**PROBLEM REQUIREMENTS:** Return each line of the material that contains the string "order". Matching is case-sensitive.

Collected data

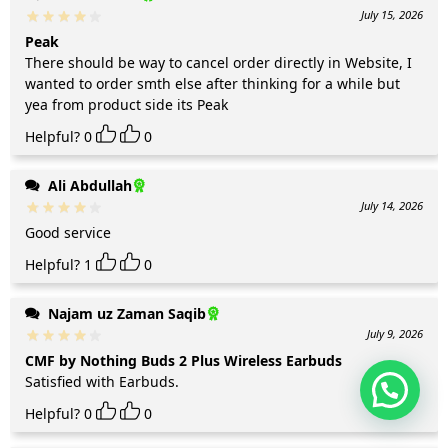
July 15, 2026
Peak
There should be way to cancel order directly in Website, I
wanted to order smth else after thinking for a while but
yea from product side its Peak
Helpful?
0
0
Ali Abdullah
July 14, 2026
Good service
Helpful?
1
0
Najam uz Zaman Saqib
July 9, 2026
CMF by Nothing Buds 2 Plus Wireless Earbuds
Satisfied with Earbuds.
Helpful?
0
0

**YOUR SOLUTION:**
There should be way to cancel order directly in Website, I
wanted to order smth else after thinking for a while but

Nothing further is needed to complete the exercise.